As light as it is, the trailer is subjected to a lot of bouncing around and things rattle loose. Early on I noticed that a trickle of water was running from under the toilet into the shower enclosure. Something had shook loose in the supply line to the toilet; the flushing mechanism and associated piping had to be dismantled, tightened and reassembled.
I detected moisture under the sink, sometimes a little, sometimes a lot. It took me over a month to find that the collar holding down the spigot over the sink had come loose and every time it was used a little water would trickle out and back down under the sink, spreading over the various water supply lines and water heater infrastructure under there. The small leak was impossible for me to track down until it became a torrent, then any idiot could see where it was coming from.

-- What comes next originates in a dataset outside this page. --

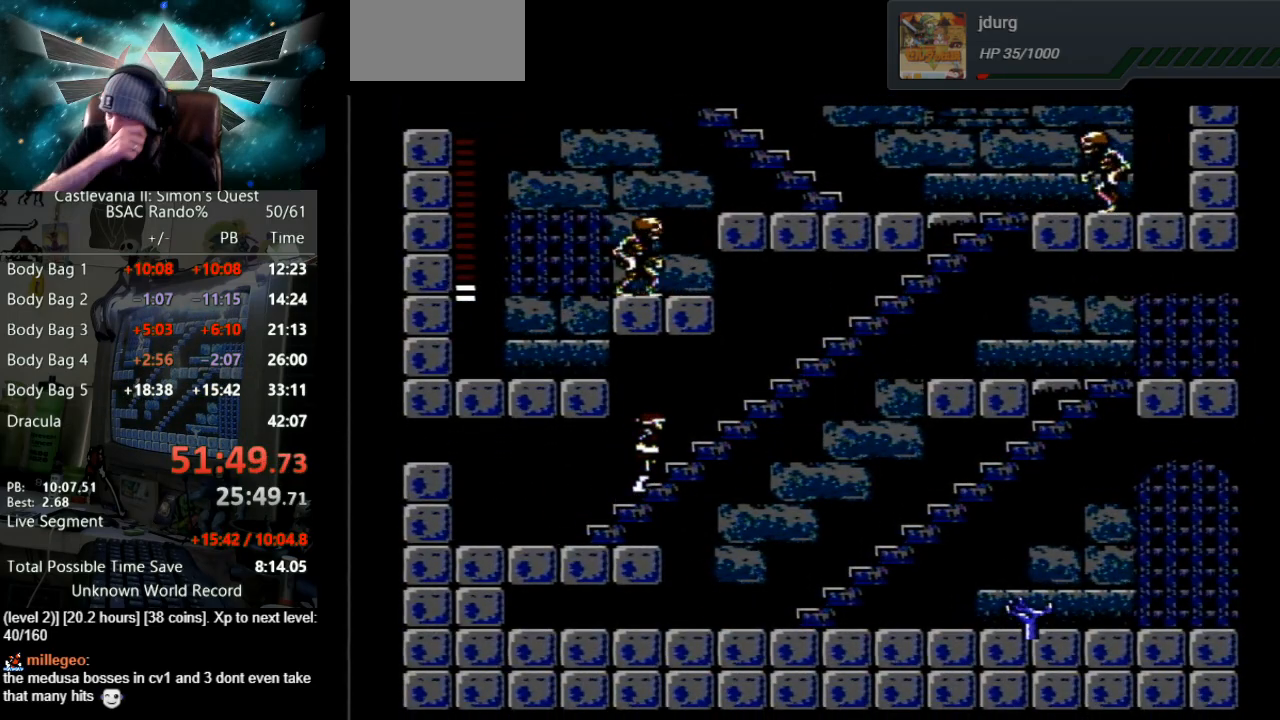
{"buttons": ["DPAD_UP"], "events": []}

The screws holding the table base down backed out and the subsequent swaying of the table base eventually tore the screws from their moorings. I just had to rotate the base a little and screw it down again. The new screws have held fast since Michigan.
Back in North Carolina the guy who repacked the wheel bearings left the trailer breakaway pin disconnected, which is how I discovered that the breakaway device (which locks up the trailer brakes in the event it becomes disconnected from the truck, so it doesn’t pass you going down a mountain road) wasn’t working. Couldn’t do anything about it myself and had to wait until we were situated in a place for an extended period near a city so I could hire a mechanic to come out and look at it; that didn’t happen until 2 months later in Stuart Florida. I had a guy named Joe from Father & Son Mobile RV Repair come out. Joe and his mullet head arrived on schedule and he proceeded to disconnect and rearrange the wiring around my batteries. In short order the breakaway device was working. He couldn’t find the leak under the sink which was plaguing me at the time, nor could he address the slight leak around a seal in the graywater tank. So I paid $180 to get the breakaway device rewired. A week and 150 miles later I realized that my batteries weren’t charging, either by being connected to the truck or by being plugged in at campsites. I called Joe and his mullet and they immediately got all defensive, suggesting that both the truck and the trailer charger had, remarkably, blown fuses at the same time which prevented the batteries from charging (no), or some other miraculous combination of failures, but whatever it was it wasn’t his fault because “..listen, I work on million dollar motor coaches,” leaving something unsaid . When I had watched him work on the truck battery connections I wondered why he was hooking up an extraneous wire that I knew to be left over from some modification the previous owner had installed and removed. Not being in a position to find help from an electrician I decided to disconnect that particular wire and, behold, the batteries are charging when it is in towing mode. There is still a problem with the DC charging system but it can wait until New Mexico.
The graywater leak was a miniscule leak, maybe a drop every ten minutes, until Joe and his mullet started poking around, then it became a regular drip-drip-drip and had to be dealt with. I had to empty the wastewater tank, wait two days for it to dry out, remove old sealant around the suspect connection, and spread some epoxy over the pipe joints, which worked.
Every screw that can be seen needs to be tightened periodically. It’s the ones I can’t see that keep me up at night. But as you can see we have been pretty much trouble free these past five months. When we get to Albuquerque I plan on replacing some worn parts but it is mostly cosmetic.